The records follow. Give them all back exactly.

▶ Items listed in a dataset
★ ★ ★ ★ ★ ★ ★

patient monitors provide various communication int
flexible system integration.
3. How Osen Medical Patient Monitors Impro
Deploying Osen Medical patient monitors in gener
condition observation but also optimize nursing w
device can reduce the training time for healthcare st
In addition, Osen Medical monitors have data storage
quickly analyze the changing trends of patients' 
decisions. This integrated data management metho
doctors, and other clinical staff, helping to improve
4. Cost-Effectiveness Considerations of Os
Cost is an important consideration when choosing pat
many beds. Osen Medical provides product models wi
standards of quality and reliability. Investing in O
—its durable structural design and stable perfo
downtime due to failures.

★ ★ ★ ★ ★ ★ ★

▶ TASK SOLUTION
patient monitors provide various communication int
flexible system integration.
3. How Osen Medical Patient Monitors Impro
Deploying Osen Medical patient monitors in gener
condition observation but also optimize nursing w
device can reduce the training time for healthcare st
In addition, Osen Medical monitors have data storage
quickly analyze the changing trends of patients' 
decisions. This integrated data management metho
doctors, and other clinical staff, helping to improve
4. Cost-Effectiveness Considerations of Os
Cost is an important consideration when choosing pat
many beds. Osen Medical provides product models wi
standards of quality and reliability. Investing in O
—its durable structural design and stable perfo
downtime due to failures.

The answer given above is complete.